The project will replace two air handling units serving large portions of Kildee, constructed in 1965.

The university requested the investment, citing more energy efficiency and cost-savings and an increase in reliability in the heating and cooling of the building. 

“Analysis revealed that both air handling units required frequent repairs, and had pending expensive repairs that were just not justifiable,” Paris said. “Replacing these units will result in a more energy efficient and cost effective HVAC system enhancing heating and cooling reliability and improve satisfaction for our students, faculty and staff.”

The construction will begin in spring 2025 and complete in summer 2026. Funds will be sourced from the university facilities’ overhead use fund. 

This is the second phase of the project, addressing deferred maintenance on the aid handling units in the building, with two more phases planned. 

The board approved Mary Sirna as the director of equal opportunity. Sirna will make $180,000 per year and begin in the position March 25. The position opened in August when Carl Wells, the former director, departed the university. Sirna was appointed as interim after Wells’ departure. 

Rita Case, the director of the Military-Affiliated Student Center provided information at Wednesday’s meeting on veteran-related programming and services. 

The board received the 2024 free speech survey results, which the Daily broke down last week

The board approved Regent Sherry Bates to serve as the president.

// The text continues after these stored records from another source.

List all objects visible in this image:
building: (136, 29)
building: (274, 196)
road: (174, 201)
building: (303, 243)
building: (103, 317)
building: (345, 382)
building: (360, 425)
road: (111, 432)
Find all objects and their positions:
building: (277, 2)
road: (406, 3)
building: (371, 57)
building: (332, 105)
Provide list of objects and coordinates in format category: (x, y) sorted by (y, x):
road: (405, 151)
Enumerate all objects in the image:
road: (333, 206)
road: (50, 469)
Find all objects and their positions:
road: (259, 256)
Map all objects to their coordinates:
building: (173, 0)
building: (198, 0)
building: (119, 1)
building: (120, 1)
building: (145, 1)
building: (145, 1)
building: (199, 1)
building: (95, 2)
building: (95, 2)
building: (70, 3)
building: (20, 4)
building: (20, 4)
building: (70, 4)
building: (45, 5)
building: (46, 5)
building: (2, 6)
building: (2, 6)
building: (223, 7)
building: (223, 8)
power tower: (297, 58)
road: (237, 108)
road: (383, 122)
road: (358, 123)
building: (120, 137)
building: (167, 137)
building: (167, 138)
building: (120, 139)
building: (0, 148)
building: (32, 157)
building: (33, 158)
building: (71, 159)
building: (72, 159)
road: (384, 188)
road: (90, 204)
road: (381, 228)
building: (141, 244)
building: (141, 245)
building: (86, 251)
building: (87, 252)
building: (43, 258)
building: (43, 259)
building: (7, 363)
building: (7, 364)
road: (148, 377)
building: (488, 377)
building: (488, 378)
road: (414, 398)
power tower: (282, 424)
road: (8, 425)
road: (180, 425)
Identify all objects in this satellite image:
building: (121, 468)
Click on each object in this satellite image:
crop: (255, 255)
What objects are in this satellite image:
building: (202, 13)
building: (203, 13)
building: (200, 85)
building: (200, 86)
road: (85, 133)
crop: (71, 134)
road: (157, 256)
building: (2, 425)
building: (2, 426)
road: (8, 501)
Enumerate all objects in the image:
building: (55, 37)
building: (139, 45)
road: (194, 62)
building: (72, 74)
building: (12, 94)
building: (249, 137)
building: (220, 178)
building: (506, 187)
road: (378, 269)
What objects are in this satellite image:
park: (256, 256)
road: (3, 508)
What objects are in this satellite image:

The term will last two years. Bates was elected to the role in February, finishing out the term that Regent Mike Richards was elected for. 

Bates graduated from Iowa State in 1974 and was a career social worker and has served on the board since 2014. 

Regent Greta Rouse was voted to serve as the president pro tempore, a role she also served in for two months, finishing out Bates’ term after she was elected president. 

Rouse is in her second stint on the board after serving as a student regent from 2008-2012. She has been on the board since 2021 for this stint.